Litmus
Verified User
It wasn't a fascist decision, and doesn't move us any closer to fascism than we might have been before 2002. Corporations are comprised of individuals, and the court found they had the inalienable right to speak freely, regardless of their affiliation as a corporation. The counter-argument is more fascist, in that it maintains the state authorities can limit the rights of these groups to have a political voice (see Totalitarian Fascism).
And you can have whatever paranoid thinking you like about corporations, but it makes no logical sense. If a corporation is concerned at all with making a profit for itself and it's shareholders, you'd think they wouldn't want to destroy the consumers who they depend upon to buy their products, wouldn't you? I mean, a reasonable and rational person might think, a corporation would benefit from the people prospering and doing economically well, perhaps? But you say, they exist solely to destroy the middle class and drive everyone into poverty?

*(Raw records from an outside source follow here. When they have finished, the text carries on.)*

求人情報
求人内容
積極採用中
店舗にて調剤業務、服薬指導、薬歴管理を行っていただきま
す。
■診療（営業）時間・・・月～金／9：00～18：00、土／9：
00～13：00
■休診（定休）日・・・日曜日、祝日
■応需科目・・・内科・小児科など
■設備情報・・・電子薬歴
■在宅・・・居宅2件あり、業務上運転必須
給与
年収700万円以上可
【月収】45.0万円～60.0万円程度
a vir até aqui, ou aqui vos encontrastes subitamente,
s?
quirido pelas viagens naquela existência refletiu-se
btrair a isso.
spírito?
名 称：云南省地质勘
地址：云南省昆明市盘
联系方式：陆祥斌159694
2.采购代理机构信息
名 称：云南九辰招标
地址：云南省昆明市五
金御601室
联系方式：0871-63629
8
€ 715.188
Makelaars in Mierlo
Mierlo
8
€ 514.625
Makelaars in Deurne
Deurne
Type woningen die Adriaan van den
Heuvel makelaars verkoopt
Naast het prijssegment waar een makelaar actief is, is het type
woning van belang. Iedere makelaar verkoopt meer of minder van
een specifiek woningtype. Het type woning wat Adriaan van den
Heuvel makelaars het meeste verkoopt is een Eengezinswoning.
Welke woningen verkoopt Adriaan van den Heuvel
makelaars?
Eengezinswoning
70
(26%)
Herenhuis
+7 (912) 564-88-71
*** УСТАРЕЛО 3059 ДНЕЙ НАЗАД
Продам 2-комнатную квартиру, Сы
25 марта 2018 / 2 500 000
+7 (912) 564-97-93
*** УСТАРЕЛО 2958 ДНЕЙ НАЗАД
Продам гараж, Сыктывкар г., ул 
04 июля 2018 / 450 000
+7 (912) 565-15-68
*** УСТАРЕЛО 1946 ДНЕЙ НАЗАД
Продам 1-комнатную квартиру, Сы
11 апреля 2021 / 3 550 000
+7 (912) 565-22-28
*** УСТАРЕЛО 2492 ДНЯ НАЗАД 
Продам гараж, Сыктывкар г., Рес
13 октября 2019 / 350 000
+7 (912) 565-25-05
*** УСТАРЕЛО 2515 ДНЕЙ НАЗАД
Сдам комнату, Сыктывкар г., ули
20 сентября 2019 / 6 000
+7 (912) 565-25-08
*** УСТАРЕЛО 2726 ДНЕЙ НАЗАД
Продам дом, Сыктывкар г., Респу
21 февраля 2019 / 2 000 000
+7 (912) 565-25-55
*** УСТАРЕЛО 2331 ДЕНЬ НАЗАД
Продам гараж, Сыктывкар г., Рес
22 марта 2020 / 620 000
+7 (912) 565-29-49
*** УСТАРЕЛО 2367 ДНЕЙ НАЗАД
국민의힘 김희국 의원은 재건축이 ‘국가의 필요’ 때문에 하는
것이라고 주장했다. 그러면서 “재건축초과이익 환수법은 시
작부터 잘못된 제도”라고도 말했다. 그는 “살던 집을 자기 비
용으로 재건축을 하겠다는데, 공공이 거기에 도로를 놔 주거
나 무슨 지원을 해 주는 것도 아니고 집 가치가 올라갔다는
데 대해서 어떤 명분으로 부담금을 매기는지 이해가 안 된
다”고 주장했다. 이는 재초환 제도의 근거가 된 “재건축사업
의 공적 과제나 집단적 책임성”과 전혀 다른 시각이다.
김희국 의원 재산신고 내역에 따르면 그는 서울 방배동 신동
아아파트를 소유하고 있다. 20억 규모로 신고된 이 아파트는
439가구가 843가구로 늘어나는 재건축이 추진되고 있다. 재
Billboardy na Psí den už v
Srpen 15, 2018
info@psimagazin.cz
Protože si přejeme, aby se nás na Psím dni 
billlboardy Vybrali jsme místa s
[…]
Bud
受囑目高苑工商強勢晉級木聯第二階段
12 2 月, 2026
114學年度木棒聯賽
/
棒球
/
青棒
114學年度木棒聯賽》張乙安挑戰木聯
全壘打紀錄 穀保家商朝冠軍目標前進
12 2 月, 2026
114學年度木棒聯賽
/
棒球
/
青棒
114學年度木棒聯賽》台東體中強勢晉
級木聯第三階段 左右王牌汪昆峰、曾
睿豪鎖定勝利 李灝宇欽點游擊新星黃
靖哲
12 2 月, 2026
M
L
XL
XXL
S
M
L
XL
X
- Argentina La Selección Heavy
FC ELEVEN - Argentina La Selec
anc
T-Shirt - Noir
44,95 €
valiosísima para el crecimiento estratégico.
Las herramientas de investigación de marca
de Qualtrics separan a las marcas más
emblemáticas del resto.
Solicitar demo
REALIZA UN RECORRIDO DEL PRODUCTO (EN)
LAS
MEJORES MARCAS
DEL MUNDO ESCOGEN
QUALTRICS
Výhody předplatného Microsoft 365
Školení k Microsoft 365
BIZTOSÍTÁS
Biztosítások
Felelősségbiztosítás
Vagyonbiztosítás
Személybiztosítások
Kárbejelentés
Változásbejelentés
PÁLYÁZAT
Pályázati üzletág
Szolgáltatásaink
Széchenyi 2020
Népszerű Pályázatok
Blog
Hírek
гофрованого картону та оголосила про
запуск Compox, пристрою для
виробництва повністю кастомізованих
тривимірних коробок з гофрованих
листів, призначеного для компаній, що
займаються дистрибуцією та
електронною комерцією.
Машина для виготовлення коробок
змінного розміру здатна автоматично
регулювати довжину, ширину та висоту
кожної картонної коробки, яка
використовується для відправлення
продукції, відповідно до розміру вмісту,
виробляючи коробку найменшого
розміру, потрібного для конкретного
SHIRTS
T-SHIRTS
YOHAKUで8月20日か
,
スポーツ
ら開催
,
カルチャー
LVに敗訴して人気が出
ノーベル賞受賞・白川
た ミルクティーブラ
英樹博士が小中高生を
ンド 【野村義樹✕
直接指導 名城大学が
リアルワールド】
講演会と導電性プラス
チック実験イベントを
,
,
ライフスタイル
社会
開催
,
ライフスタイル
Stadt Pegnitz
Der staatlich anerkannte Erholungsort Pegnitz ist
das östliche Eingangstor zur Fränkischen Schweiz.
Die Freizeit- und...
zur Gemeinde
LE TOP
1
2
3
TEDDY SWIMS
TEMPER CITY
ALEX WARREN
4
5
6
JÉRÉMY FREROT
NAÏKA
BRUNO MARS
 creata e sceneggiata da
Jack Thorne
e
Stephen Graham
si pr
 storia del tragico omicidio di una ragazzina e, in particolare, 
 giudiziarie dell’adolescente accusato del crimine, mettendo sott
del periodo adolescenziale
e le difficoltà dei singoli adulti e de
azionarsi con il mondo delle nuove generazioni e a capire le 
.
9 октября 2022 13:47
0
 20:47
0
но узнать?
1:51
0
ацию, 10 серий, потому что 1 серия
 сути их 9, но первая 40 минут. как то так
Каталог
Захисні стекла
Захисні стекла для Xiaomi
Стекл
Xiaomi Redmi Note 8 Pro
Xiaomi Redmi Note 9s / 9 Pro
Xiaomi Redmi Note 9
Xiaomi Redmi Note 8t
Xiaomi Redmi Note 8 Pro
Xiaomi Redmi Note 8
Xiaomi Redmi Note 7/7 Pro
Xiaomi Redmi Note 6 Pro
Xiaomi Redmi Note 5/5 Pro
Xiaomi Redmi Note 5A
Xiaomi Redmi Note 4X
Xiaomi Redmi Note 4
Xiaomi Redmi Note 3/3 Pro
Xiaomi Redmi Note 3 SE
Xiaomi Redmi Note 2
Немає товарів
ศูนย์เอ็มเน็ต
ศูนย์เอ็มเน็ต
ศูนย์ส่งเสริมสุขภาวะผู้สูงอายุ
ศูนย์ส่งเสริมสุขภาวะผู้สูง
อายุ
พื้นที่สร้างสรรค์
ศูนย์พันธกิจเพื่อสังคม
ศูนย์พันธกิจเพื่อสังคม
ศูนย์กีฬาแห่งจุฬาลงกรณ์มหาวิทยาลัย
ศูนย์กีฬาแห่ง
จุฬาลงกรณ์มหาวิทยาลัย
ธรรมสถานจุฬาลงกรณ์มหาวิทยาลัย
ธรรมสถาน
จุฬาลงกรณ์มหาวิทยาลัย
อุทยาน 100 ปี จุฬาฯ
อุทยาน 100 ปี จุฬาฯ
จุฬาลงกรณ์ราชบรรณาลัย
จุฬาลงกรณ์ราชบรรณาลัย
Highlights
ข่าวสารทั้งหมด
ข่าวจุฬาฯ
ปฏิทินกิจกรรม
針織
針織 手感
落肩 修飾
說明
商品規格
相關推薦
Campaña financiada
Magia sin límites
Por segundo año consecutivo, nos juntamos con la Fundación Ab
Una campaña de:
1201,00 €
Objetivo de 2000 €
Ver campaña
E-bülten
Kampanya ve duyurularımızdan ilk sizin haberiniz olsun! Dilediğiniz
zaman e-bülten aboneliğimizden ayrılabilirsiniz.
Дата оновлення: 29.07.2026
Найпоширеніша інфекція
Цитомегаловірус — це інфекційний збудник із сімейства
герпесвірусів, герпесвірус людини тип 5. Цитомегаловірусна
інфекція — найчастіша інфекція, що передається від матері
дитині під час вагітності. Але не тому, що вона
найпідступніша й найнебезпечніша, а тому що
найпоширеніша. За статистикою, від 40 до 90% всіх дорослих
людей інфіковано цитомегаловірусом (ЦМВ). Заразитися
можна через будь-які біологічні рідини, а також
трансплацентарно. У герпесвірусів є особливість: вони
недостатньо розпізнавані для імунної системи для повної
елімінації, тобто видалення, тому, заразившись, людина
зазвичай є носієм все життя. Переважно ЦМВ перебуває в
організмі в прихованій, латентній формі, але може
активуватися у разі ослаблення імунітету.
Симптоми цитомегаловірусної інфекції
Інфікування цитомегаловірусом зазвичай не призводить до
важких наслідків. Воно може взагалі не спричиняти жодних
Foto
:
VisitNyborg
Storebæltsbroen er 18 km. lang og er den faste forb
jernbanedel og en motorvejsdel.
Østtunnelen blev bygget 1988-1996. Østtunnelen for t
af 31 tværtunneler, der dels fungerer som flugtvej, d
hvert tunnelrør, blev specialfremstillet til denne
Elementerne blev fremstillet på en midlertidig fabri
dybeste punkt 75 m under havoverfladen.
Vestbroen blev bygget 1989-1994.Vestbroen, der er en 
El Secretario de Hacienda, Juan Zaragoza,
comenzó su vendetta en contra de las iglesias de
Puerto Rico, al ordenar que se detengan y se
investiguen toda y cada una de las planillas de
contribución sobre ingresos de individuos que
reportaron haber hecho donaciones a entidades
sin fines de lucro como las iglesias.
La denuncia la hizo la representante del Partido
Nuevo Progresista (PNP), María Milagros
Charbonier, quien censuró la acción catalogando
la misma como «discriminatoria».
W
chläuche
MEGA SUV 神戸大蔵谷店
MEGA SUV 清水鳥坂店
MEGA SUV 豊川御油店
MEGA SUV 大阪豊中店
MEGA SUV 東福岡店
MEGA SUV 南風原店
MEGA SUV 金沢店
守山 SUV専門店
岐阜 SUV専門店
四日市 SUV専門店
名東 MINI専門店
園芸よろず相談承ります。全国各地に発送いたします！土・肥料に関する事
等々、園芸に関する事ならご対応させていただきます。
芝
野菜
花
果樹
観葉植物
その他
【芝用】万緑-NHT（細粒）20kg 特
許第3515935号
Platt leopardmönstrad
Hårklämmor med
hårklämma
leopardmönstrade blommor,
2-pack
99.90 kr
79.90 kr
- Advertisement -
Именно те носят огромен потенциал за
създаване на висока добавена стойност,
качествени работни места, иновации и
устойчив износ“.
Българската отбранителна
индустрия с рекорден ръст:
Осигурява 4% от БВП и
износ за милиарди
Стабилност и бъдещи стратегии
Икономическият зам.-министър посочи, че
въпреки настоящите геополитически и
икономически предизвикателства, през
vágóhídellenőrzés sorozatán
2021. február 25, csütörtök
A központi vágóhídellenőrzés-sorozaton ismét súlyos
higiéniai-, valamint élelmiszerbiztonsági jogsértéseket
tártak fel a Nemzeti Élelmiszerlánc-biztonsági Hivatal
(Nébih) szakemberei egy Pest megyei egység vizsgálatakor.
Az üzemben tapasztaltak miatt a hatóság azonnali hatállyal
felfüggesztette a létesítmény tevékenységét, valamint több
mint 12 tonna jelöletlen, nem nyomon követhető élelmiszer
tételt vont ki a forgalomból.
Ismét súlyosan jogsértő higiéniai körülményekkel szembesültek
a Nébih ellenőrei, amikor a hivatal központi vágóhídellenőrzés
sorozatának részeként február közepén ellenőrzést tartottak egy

Well then, who are to be their customers in the future? Obviously, if they have destroyed us all, and ruined us financially, we can't possibly afford to buy whatever they have to sell as a corporation... so what was the point of them destroying us? Do you see how what you are saying makes no logical sense whatsoever?
Shareholders should contribute as individuals then. The corporations is an abstraction. And the global elites use corporations to carry out their social engineering agenda. Part of that agenda is population control, and making people poorer in a controlled manner, fast enough to stop household formation, but not so fast as to spark a revolution.